Today I open a new book, a new gospel. I'm going to read a verse from the gospel of Adam: Adam Creighton of the Australian, with a new book called a new book called 'The Book of Common Sense'. For this nation and nations around the world, with regard to the arguments that you and everybody in this room have heard about whether we use nuclear power or we don't use nuclear power—thousands of words written over the last six to eight weeks in newspapers across this land. So I open the new book today: the book of common sense. One of the profits and watch keepers of this book of common sense that I open today is Adam Creighton. There are others, but there is Adam Creighton particularly in an article in the Australian today which to me says it all.
For a start, he talked about how the electoral fortunes of those in Europe, who have voted recently, seem to be changing in dramatic ways. In a biblical reflection, their voting trends are changing, and they're changing because they are people who are thinking and using the book of common sense. In France, the support for the great green movement has halved to 5.5 per cent. In Germany, support for the Greens collapsed 50 per cent, to 12 per cent from 24. In the US, support for nuclear energy for domestic power surged from 43 per cent in 2020 to 57 per cent in 2023. The number of nuclear reactors in the US, which provide around 20 per cent of the country's electricity, declined from a peak of 111 in the eighties to 93 today, but nuclear power is being embraced by the current Biden administration as the only realistic way to achieve net zero.
I am enjoying this book of common sense. France has announced it's building at least six and up to 14 new nuclear power stations in the coming years. India is building how many—18 nuclear stations by 2030. China is planning at least 100 new reactors by 2035. Yes, nuclear power stations will be expensive until the speed of production increases and local industry adjusts.
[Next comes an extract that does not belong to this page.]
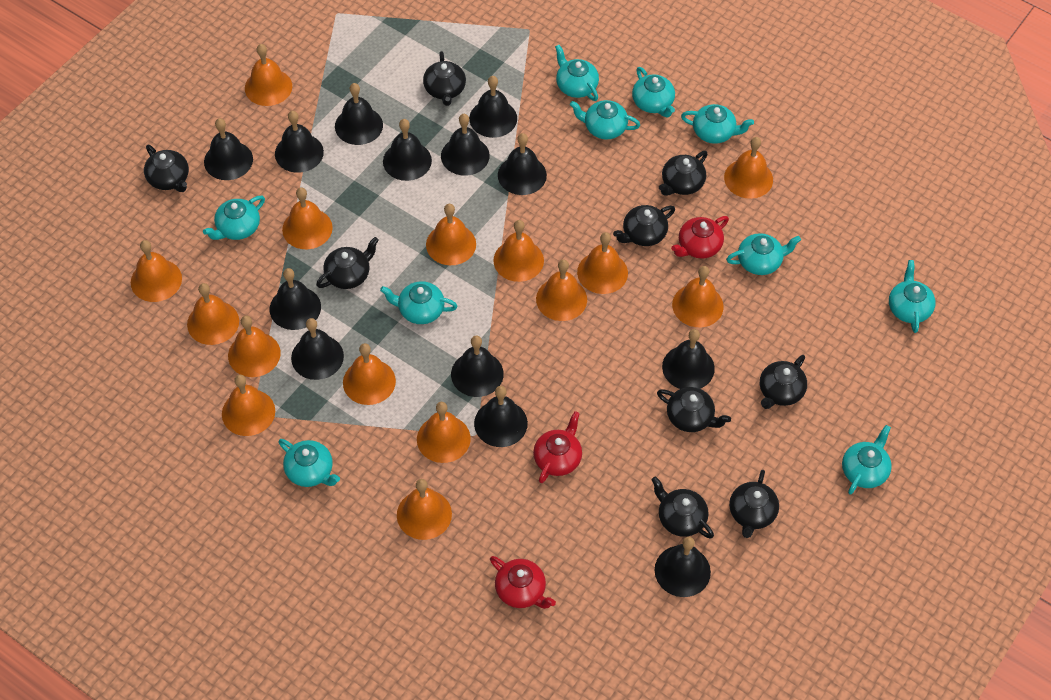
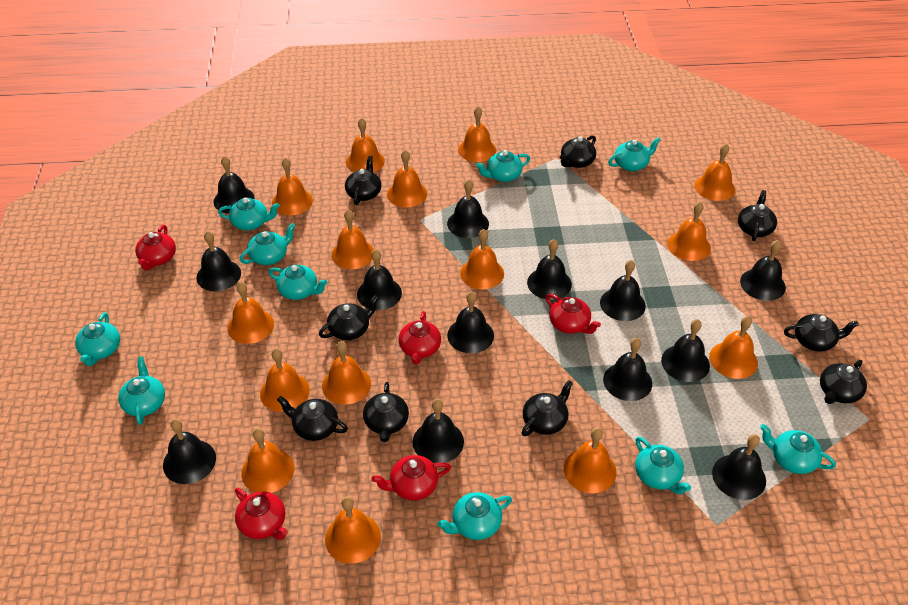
red teapot: 3 -> 5

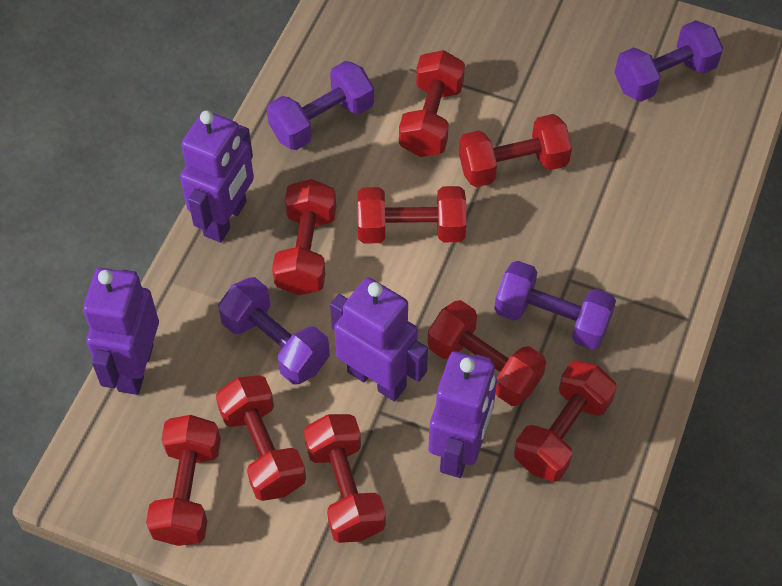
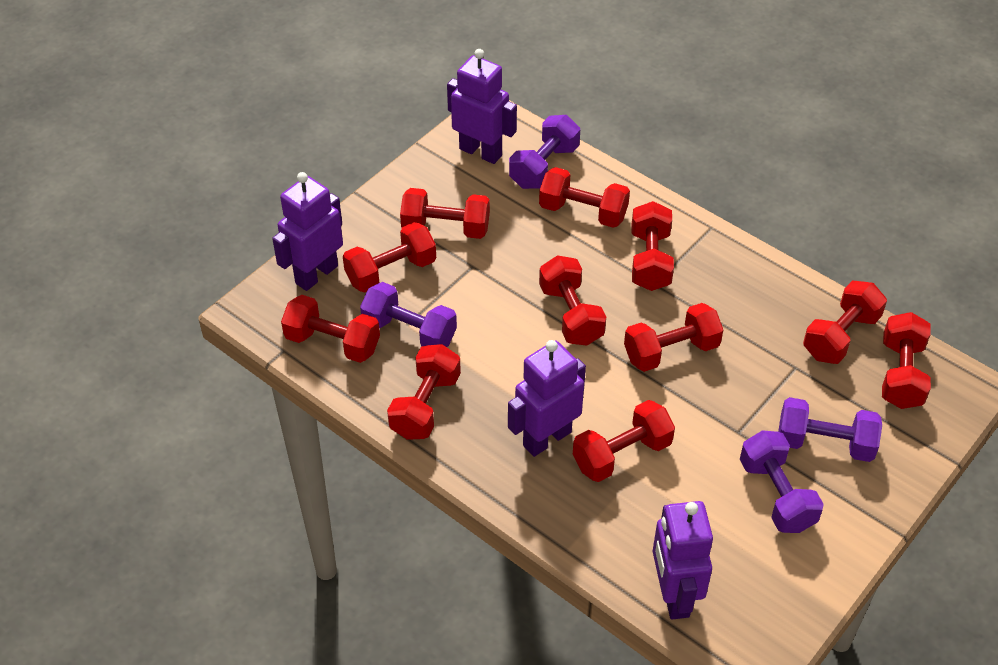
red dumbbell: 9 -> 11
State and federal governments in Australia spent around $400 billion of borrowed money during COVID for an excess deaths outcome which was scarcely different from Sweden, who spent barely anything in comparison.
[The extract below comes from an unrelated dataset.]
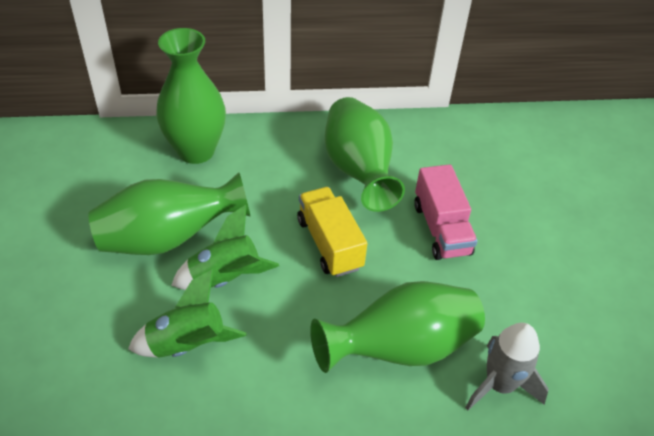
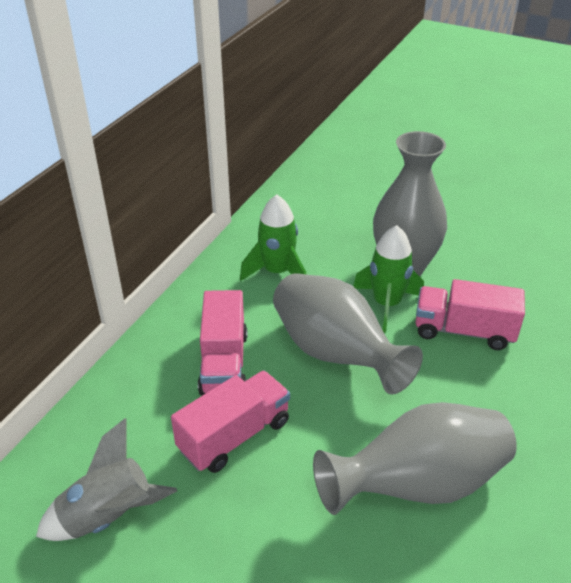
green vase: 4 -> 0
grey vase: 0 -> 3
pink truck: 1 -> 3
yellow truck: 1 -> 0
Yes, this book of common sense. Since 1997, fossil fuel consumption in absolute terms around the world has increased 55 per cent. Its share of the total has declined from 86 per cent to 82, down four per cent. We haven't been able to achieve that much in the grand scheme of the global energy transition. For affluent nations like ours to achieve net-zero carbon goals in international treaties that they've signed up to, they are required to commit to an annual expenditure of at least 20 per cent of GDP for decades. More than 80 million kilometres of new transmission lines across the world—the equivalent of redoing the entire global grid—would need to be built by 2040. I put to you that I have opened the book of common sense; it's not the first time you'll hear this gospel from me. I'm glad that the minister is in the room, and I hope she and her department take good account of this opening of the book of common sense.